**WHAT IS REQUIRED:** Retype every line of the listing below without changing anything, but leave out the pictures.

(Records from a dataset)
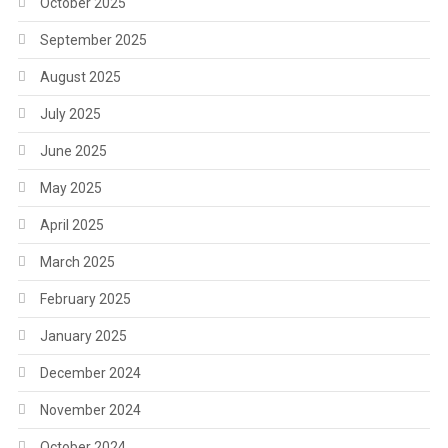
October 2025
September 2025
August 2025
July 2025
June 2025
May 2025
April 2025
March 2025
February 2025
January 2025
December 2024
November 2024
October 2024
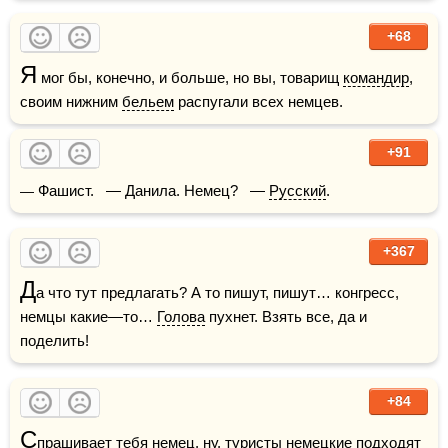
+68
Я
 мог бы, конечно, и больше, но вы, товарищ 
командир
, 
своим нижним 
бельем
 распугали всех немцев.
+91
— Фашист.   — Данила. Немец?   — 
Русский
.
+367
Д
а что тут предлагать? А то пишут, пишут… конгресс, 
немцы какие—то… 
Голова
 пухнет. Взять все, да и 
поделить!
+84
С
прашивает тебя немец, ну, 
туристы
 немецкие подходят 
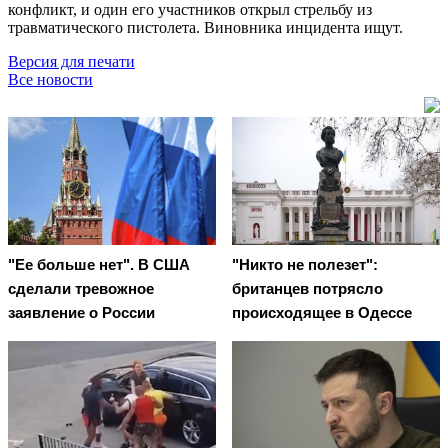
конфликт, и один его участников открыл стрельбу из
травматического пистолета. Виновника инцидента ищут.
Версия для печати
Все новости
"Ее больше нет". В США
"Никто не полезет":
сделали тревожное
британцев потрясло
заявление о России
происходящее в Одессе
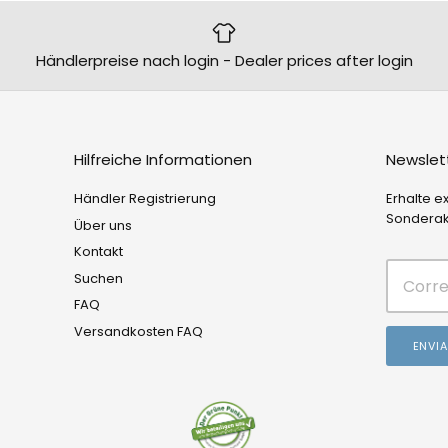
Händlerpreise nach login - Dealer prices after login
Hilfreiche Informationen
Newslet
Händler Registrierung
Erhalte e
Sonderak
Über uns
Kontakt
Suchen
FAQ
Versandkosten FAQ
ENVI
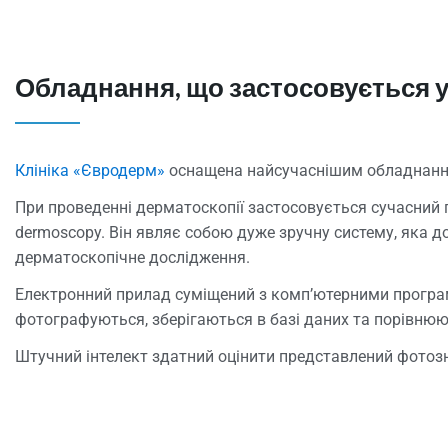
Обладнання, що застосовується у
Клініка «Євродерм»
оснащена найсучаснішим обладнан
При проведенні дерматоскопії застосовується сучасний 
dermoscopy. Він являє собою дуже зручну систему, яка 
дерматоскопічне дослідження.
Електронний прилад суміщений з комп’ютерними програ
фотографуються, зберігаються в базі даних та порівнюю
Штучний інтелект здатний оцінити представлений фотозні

**WRITTEN REPLY:**
October 2025
September 2025
August 2025
July 2025
June 2025
May 2025
April 2025
March 2025
February 2025
January 2025
December 2024
November 2024
October 2024
+68
Я
 мог бы, конечно, и больше, но вы, товарищ 
командир
, 
своим нижним 
бельем
 распугали всех немцев.
+91
— Фашист.   — Данила. Немец?   — 
Русский
.
+367
Д
а что тут предлагать? А то пишут, пишут… конгресс, 
немцы какие—то… 
Голова
 пухнет. Взять все, да и 
поделить!
+84
С
прашивает тебя немец, ну, 
туристы
 немецкие подходят 
конфликт, и один его участников открыл стрельбу из
травматического пистолета. Виновника инцидента ищут.
Версия для печати
Все новости
"Ее больше нет". В США
"Никто не полезет":
сделали тревожное
британцев потрясло
заявление о России
происходящее в Одессе
Händlerpreise nach login - Dealer prices after login
Hilfreiche Informationen
Newslet
Händler Registrierung
Erhalte e
Sonderak
Über uns
Kontakt
Suchen
FAQ
Versandkosten FAQ
ENVI
Обладнання, що застосовується у
Клініка «Євродерм»
оснащена найсучаснішим обладнан
При проведенні дерматоскопії застосовується сучасний 
dermoscopy. Він являє собою дуже зручну систему, яка 
дерматоскопічне дослідження.
Електронний прилад суміщений з комп’ютерними програ
фотографуються, зберігаються в базі даних та порівнюю
Штучний інтелект здатний оцінити представлений фотозні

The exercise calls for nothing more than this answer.